## Predicting Developer Salaries

### Project Background


### Stakeholders: 
- Jobseekers
- Employers
- Recruitment agencies

### Business Understanding
Salary negotiation can be a critical stage in the job search process, and job seekers often encounter various challenges during this phase like lack of information on salary trends. This means that a jobseeker might spend valuable time researching industry salary trends. Some might not be so lucky as the information might be non existent.
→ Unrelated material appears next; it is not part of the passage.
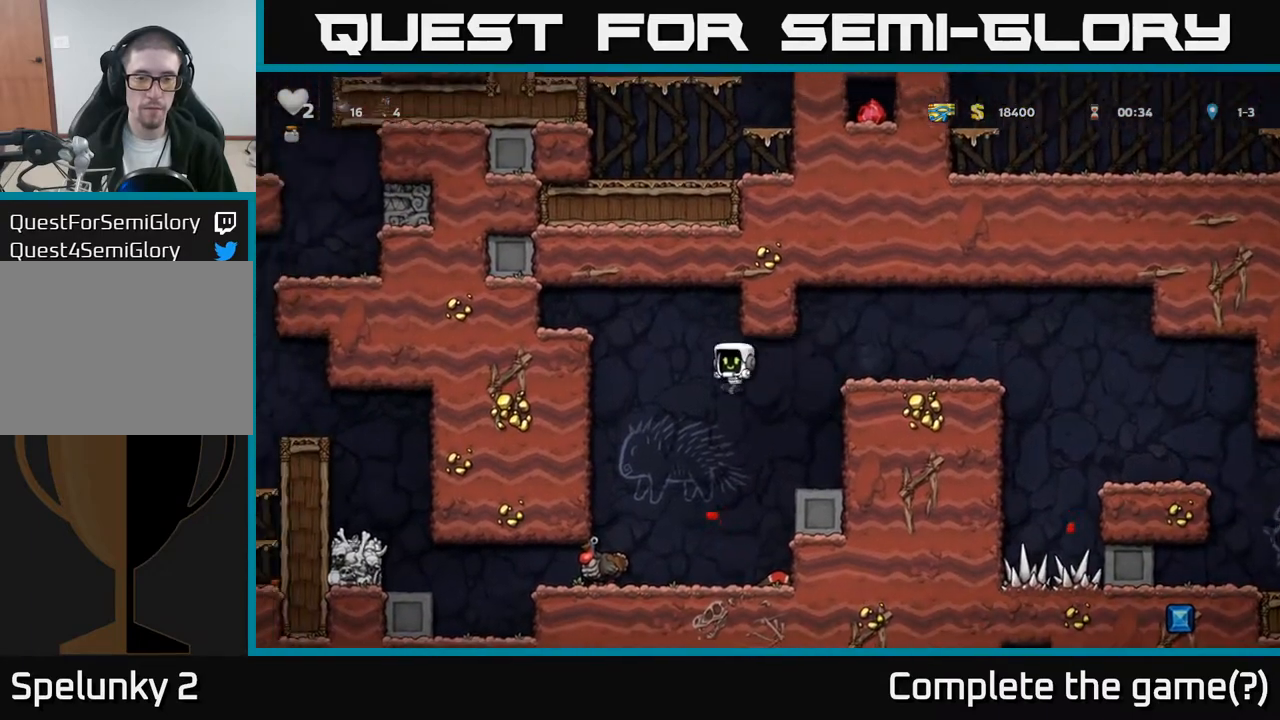
{"buttons": ["X", "DPAD_DOWN"], "left_stick": "center", "events": [[167, "DPAD_RIGHT", "down"], [267, "DPAD_DOWN", "down"], [283, "DPAD_RIGHT", "up"], [450, "X", "down"]]}
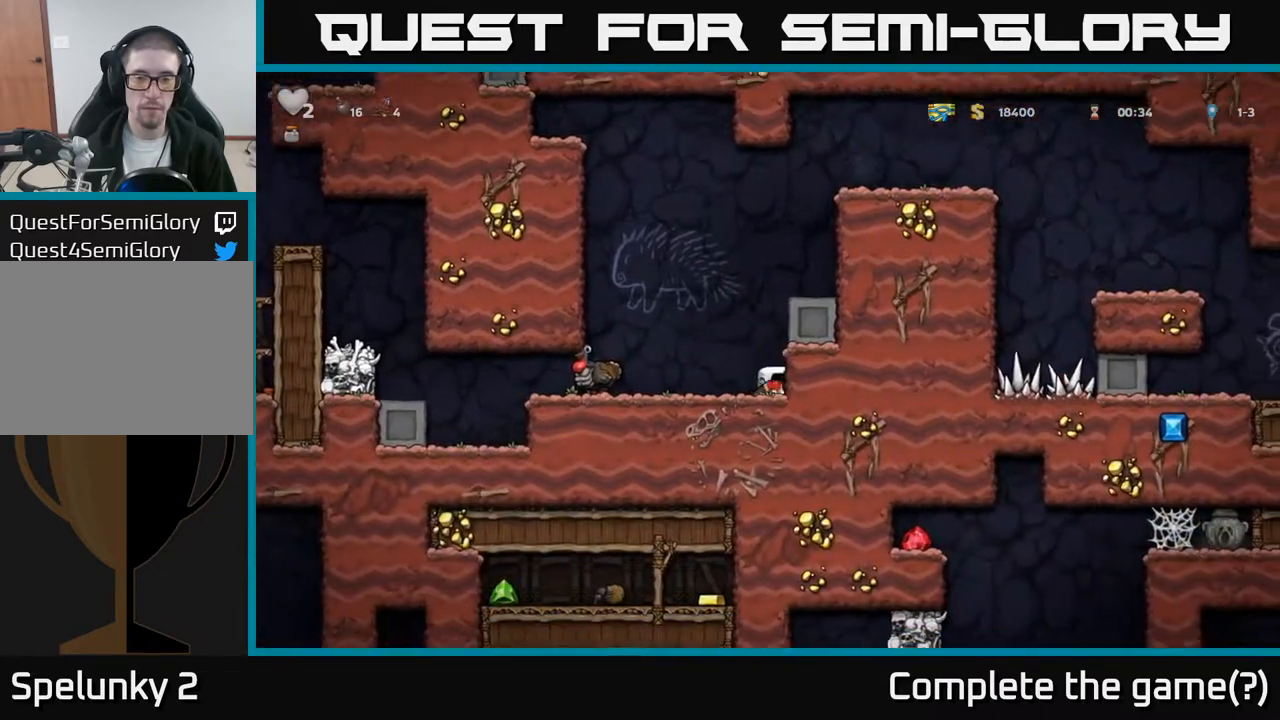
{"buttons": ["DPAD_LEFT"], "left_stick": "center", "events": [[50, "DPAD_DOWN", "up"], [100, "A", "down"], [100, "DPAD_LEFT", "down"], [100, "X", "up"], [283, "A", "up"]]}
As the labour market becomes more competitive, offering the right salary for new and current employees is crucial for employers as it means keeping or losing a valued resource. Thus it is imperative for them to offer fair and competitive compensation that is benchmarked to their industry

Our project looks at coming up with salary prediction model to help both jobseekers and employers with the above challenges. We will focus on the tech industry (developers) and use data from stackoverflow's annual developer survey.

### Problem statement
Our solution to the problem of inadequate salary data for both employees and employers is to develop a salary prediction model, to estimate salaries based on relevant job specifications. The model will assist in making informed decisions related to compensation and provide valuable insights for both job seekers and employers.

The salary prediction model will enable job seekers to have a better understanding of the salary expectations associated with their qualifications and experience. 

Employers can use the model to make informed decisions regarding fair compensation packages for new hires or salary adjustments for existing employees.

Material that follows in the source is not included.